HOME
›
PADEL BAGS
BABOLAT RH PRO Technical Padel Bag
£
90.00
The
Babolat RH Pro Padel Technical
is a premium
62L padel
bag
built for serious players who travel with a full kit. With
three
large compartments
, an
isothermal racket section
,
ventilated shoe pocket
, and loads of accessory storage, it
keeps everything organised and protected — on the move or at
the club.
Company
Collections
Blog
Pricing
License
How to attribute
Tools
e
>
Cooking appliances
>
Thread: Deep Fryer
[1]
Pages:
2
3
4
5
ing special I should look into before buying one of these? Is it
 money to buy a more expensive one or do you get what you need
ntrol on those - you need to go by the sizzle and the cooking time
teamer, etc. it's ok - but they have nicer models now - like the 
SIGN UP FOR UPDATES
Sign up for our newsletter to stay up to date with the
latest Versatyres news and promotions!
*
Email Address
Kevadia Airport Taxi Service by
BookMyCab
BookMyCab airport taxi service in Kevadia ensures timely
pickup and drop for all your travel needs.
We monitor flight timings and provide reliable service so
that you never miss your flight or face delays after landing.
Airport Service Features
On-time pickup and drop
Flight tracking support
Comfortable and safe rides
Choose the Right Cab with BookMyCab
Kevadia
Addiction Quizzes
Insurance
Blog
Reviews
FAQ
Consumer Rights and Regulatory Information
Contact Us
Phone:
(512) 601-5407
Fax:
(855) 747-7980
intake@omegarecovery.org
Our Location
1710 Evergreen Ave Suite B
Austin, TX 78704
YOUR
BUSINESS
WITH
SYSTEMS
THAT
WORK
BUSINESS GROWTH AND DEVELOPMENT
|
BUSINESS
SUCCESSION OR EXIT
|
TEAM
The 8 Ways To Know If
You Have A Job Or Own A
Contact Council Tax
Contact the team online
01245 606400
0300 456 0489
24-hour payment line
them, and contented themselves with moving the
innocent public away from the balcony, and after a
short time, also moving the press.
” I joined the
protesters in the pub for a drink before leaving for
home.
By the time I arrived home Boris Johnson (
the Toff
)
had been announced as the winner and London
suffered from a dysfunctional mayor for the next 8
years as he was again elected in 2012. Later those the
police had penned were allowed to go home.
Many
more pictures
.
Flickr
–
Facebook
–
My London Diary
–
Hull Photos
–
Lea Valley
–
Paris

•••

## Problem requirements:
Convert every line of text in the records into a JSON list of strings, one string per line, omitting any blank lines.

## Task output:
[
  "HOME",
  "›",
  "PADEL BAGS",
  "BABOLAT RH PRO Technical Padel Bag",
  "£",
  "90.00",
  "The",
  "Babolat RH Pro Padel Technical",
  "is a premium",
  "62L padel",
  "bag",
  "built for serious players who travel with a full kit. With",
  "three",
  "large compartments",
  ", an",
  "isothermal racket section",
  ",",
  "ventilated shoe pocket",
  ", and loads of accessory storage, it",
  "keeps everything organised and protected — on the move or at",
  "the club.",
  "Company",
  "Collections",
  "Blog",
  "Pricing",
  "License",
  "How to attribute",
  "Tools",
  "e",
  ">",
  "Cooking appliances",
  ">",
  "Thread: Deep Fryer",
  "[1]",
  "Pages:",
  "2",
  "3",
  "4",
  "5",
  "ing special I should look into before buying one of these? Is it",
  " money to buy a more expensive one or do you get what you need",
  "ntrol on those - you need to go by the sizzle and the cooking time",
  "teamer, etc. it's ok - but they have nicer models now - like the ",
  "SIGN UP FOR UPDATES",
  "Sign up for our newsletter to stay up to date with the",
  "latest Versatyres news and promotions!",
  "*",
  "Email Address",
  "Kevadia Airport Taxi Service by",
  "BookMyCab",
  "BookMyCab airport taxi service in Kevadia ensures timely",
  "pickup and drop for all your travel needs.",
  "We monitor flight timings and provide reliable service so",
  "that you never miss your flight or face delays after landing.",
  "Airport Service Features",
  "On-time pickup and drop",
  "Flight tracking support",
  "Comfortable and safe rides",
  "Choose the Right Cab with BookMyCab",
  "Kevadia",
  "Addiction Quizzes",
  "Insurance",
  "Blog",
  "Reviews",
  "FAQ",
  "Consumer Rights and Regulatory Information",
  "Contact Us",
  "Phone:",
  "(512) 601-5407",
  "Fax:",
  "(855) 747-7980",
  "intake@omegarecovery.org",
  "Our Location",
  "1710 Evergreen Ave Suite B",
  "Austin, TX 78704",
  "YOUR",
  "BUSINESS",
  "WITH",
  "SYSTEMS",
  "THAT",
  "WORK",
  "BUSINESS GROWTH AND DEVELOPMENT",
  "|",
  "BUSINESS",
  "SUCCESSION OR EXIT",
  "|",
  "TEAM",
  "The 8 Ways To Know If",
  "You Have A Job Or Own A",
  "Contact Council Tax",
  "Contact the team online",
  "01245 606400",
  "0300 456 0489",
  "24-hour payment line",
  "them, and contented themselves with moving the",
  "innocent public away from the balcony, and after a",
  "short time, also moving the press.",
  "” I joined the",
  "protesters in the pub for a drink before leaving for",
  "home.",
  "By the time I arrived home Boris Johnson (",
  "the Toff",
  ")",
  "had been announced as the winner and London",
  "suffered from a dysfunctional mayor for the next 8",
  "years as he was again elected in 2012. Later those the",
  "police had penned were allowed to go home.",
  "Many",
  "more pictures",
  ".",
  "Flickr",
  "–",
  "Facebook",
  "–",
  "My London Diary",
  "–",
  "Hull Photos",
  "–",
  "Lea Valley",
  "–",
  "Paris"
]